Fragments from France

Selected cartoons from the various editions of Fragments from France by Captain Bruce Bairnsfather

About the Author

Captain Bruce Bairnsfather (1887-1959), a British artist and soldier, had extensive practical experience in the trenches, having joined the War in 1914. Bairnsfather was born into a British military family. Before joining the war, he enrolled in art school but left to pursue being an engineer and ultimately joined the military.  He spent much of his time actively fighting at the Western Front, sketching along the way. During his time in the rear to recover from wounds, he developed his skills as a cartoonist, which he then used to amuse his comrades beginning with his first publication in 1915.

Bairnsfather emerged as one of the most popular cartoonists of the First World War. His regular cartoon series about the soldier “Old Bill” was titled “Fragments from France” and appeared in the weekly publication The Bystander. Old Bill was a “Brit” that people back home could relate to and who displayed a calm, slightly humorous detachment from the mundane and dangerous life of soldiering. He was depicted as an elderly British man with a prominent mustache. Bairnsfather intended the drawings to be a humorous take on the “ingloriousness of war, its preposterous absurdity, and of its futility as a means of settling the affairs of nations” (Fragments from France).

Camera Portrait of Captain Bruce Bairnsfather

A Letter from the Editor of “The Bystander”

After the astounding success of the first edition of Bairnsfather’s cartoons, the editor of The Bystander commented on the necessity and impact of his work during the publication of the second collection of Bairnsfather’s cartoons titled Fragments from France.

“He has become a household word–or perhaps one should say a trench-hold word. Who is ever the worse for a laugh? Certainly not the soldier in trench or dug-out or shell-swept billet. Rather may it be said that the Bairnsfather laughter has acted in thousands of cases as an antidote to the bane of depression. It is the good fortune of the British Army to possess such an antidote, and the ill-fortune of the other belligerents that they do not possess its equivalent.”

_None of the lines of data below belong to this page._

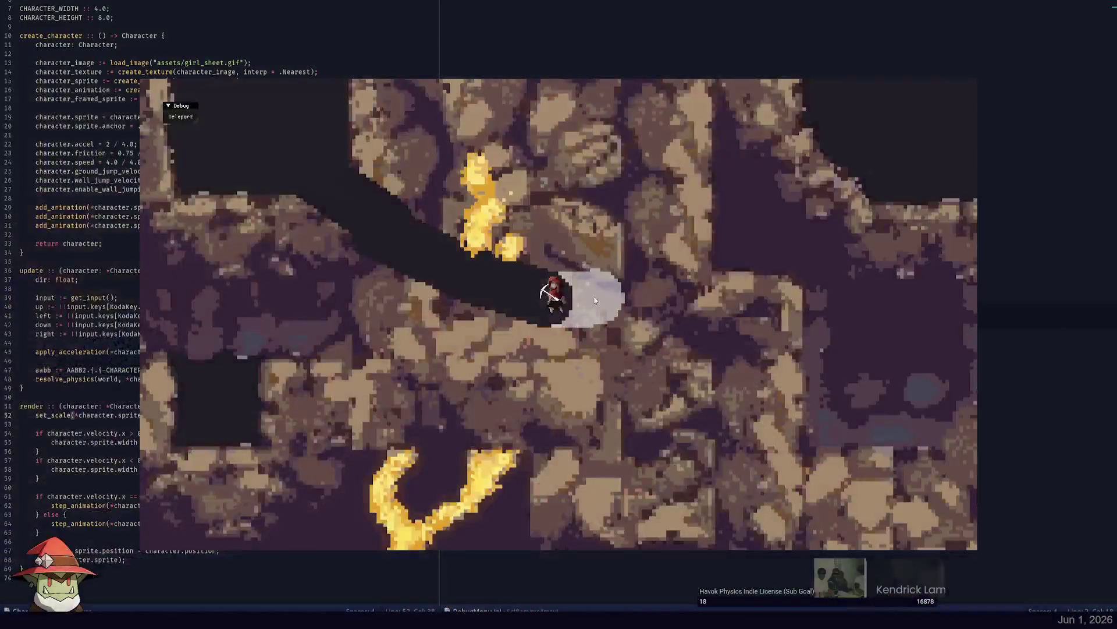
{"action": "left_click", "coordinate": [509, 158]}
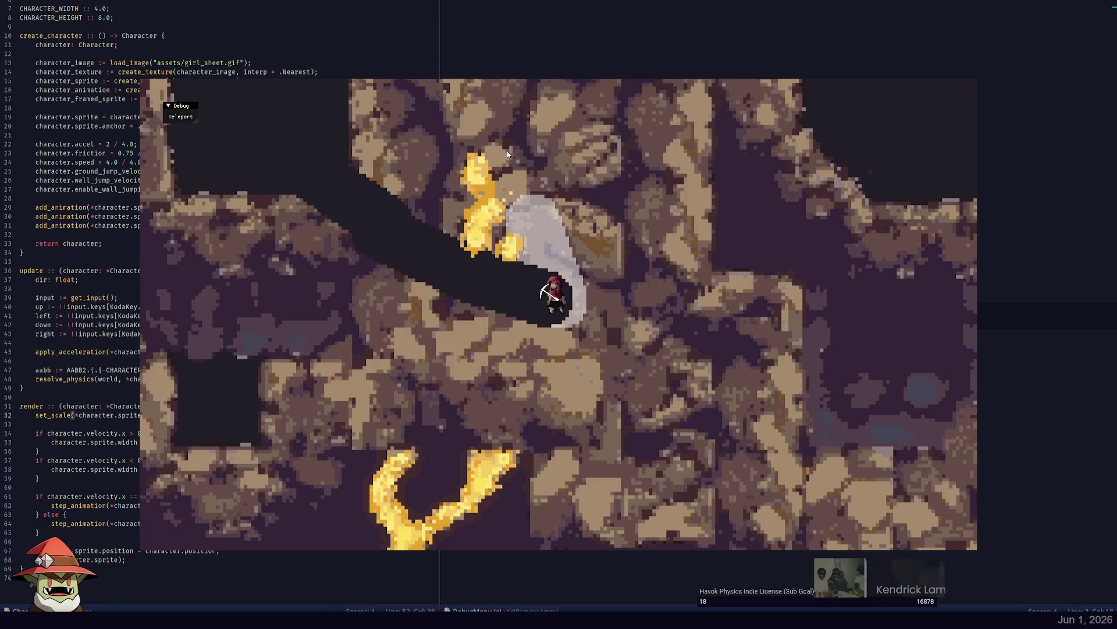
{"action": "left_click", "coordinate": [540, 462]}
{"action": "left_click", "coordinate": [540, 462]}
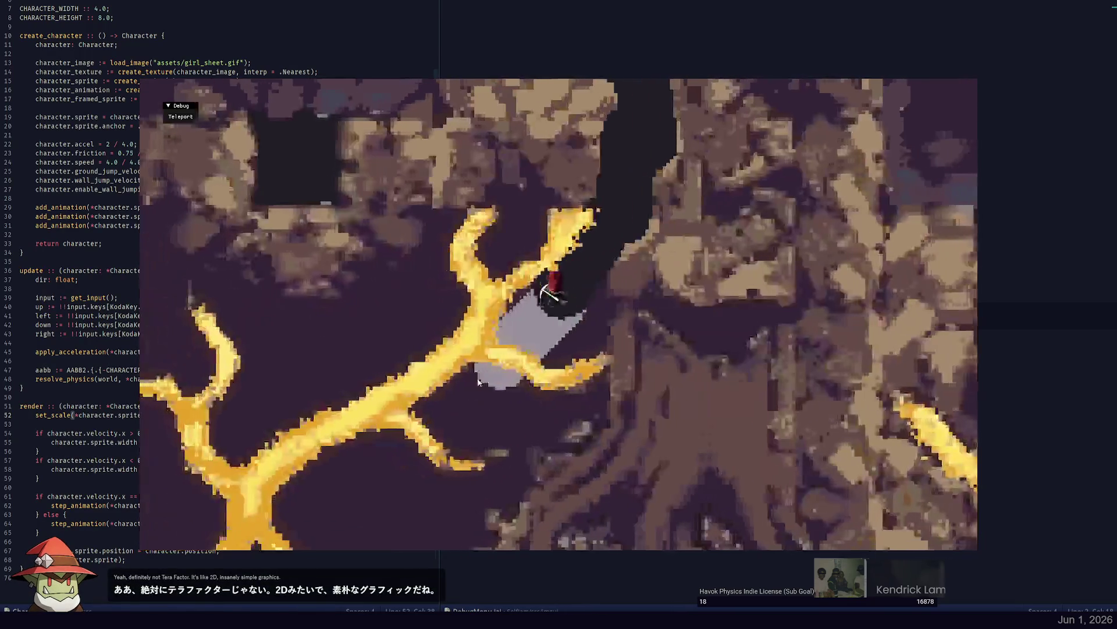
{"action": "left_click", "coordinate": [525, 337]}
{"action": "left_click", "coordinate": [605, 324]}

The Bystander's Fragments from France by Capt. Bruce Bairnsfather
First Edition of Fragments from France
Bruce Bairnsfather on the front lines, less than a quarter mile from the German trenches
Bruce Bairnsfather on the front lines, less than a quarter mile from the German trenches

Fragments from France Grows in Popularity Among the Soldiers

Bairnsfather received many positive reviews surrounding the satirical lens through which he portrayed the war. In a letter to Bairnsfather, a soldier wrote, “may I, with all deference, congratulate you on your humour, your fidelity, your something–else not easily defined–I mean your power of expressing in black and while a condition of mind” (Fragments from France).

Similarly, a Scots officer in the Edinburgh Evening News spotlighted how the Fragments from France were the “quintessence of life.” It described soldiers gathered together to laugh and enjoy the various publications of Bairnsfather’s work (Fragments from France).

Closer to UW-Madison, one  American Soldier, Dr. George H. Reddick from Wabeno, WI, explained, “Bert and Old Bill were two characteristics that you might find in any battalion. Rumor hath it that Old Bill was a character in the Warwicks that Bairnsfather picked for his model.”

Bairnsfather explained that he does “not claim any unique quality for these experiences. Many thousands have had the same. I merely, by request, made a record of my times” (Bullets and Billets). 

Second Edition of Fragments from France, titled More Fragments from France, by Capt. Bruce Bairnsfather
Second Edition of Fragments from France
"Well, if you knows of a better 'ole, go to it."

Bairnsfather’s Most Famous Work

In October 1915, Bairnsfather produced his most famous cartoon in his first edition of Fragments From France after being admitted to the hospital for shell shock. It was titled, “One of our minor wars – ‘Well, if you knows of a better ‘ole, go to it.’” Bairnsfather depicted two soldiers in a shell hole as other shells fly past them. Old Bill and another soldier are seen discussing shelter from the shells. Bairnsfather comments on the satirical battles of war by showcasing the conversations between soldiers seen in his conversation between Old Bill and his comrades. His dry wit makes light of these soldiers being stuck in no man’s land. The bickering between them provides a lightness to a rather bleak landscape of overhead shells exploding.